Strategically, it would be high time for Russian companies to offer cleaner alternatives, such as the production of green hydrogen from Russian natural gas for industrial use. BASF and three German refineries with Rosneft’s participation are widely using “grey” hydrogen, which is produced from methane with CO2 emissions. Carbon capture or storage during production is technically feasible. And having long-term contracts with industry and investing in relevant technologies, Rosneft would be able to implement “green” hydrogen production projects, that Europeans strongly support.

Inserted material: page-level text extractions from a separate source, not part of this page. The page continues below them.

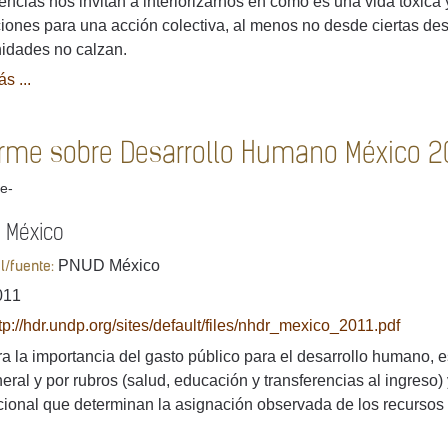
encias nos invitan a interiorizarnos en cómo es una vida tóxic
iones para una acción colectiva, al menos no desde ciertas de
idades no calzan.
s ...
orme sobre Desarrollo Humano México 2
e-
 México
PNUD México
al/fuente:
011
tp://hdr.undp.org/sites/default/files/nhdr_mexico_2011.pdf
a la importancia del gasto público para el desarrollo humano, 
eral y por rubros (salud, educación y transferencias al ingreso)
ucional que determinan la asignación observada de los recursos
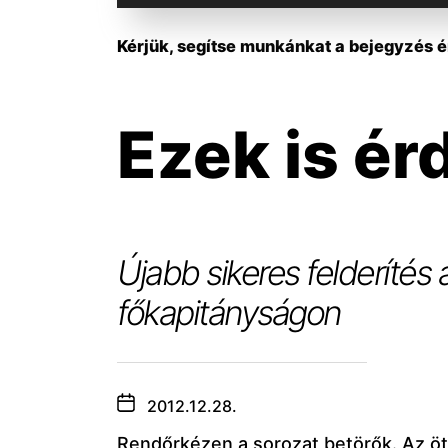
Kérjük, segítse munkánkat a bejegyzés ér
Ezek is ér
Újabb sikeres felderítés
főkapitányságon
2012.12.28.
Rendőrkézen a sorozat betörők. Az ö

Ultimately, Russia’s role may prove to be key in shaping EU energy policy in a more substantive way. How it works in practice is demonstrated by Russian LNG producer Novatek. The company has invested not only in the construction of an LNG offloading terminal in Rostock, Germany, but also in the associated network of fueling stations for trucks. Strategically, this is a very forward-looking step. Diesel trucks have recently been pushed out of European urban zones due to harmful aerosol pollution, while CO2 emissions from LNG as a fuel for trucks are 20% lower and NOx (nitrogen oxide) emissions are almost zero. As a result of the declining cost of LNG and gradual development of the gas station infrastructure, truck engines on LNG are becoming more attractive not only environmentally but also economically viable.
By developing a long-term LNG business in Europe, Novatek has clearly demonstrated how to create value chains based on innovative ideas and benefit from it. This concept is based on the simple idea that it is time for Russian companies to abandon the commodity supply model that Europeans will buy one way or another due to the lack of alternatives.
The new energy market reality is relevant not only for Germany, but also for other EU countries, including Italy, where Creon Capital will develop an energy cluster in the Tuscan port of Piombino. In the light of growing demand of the Italian market for hydrogen and LNG, this cluster will make it possible to develop new Russian energy projects in Europe. After all, gas remains Russia’s main export product – at least as long as it is in demand as an energy carrier.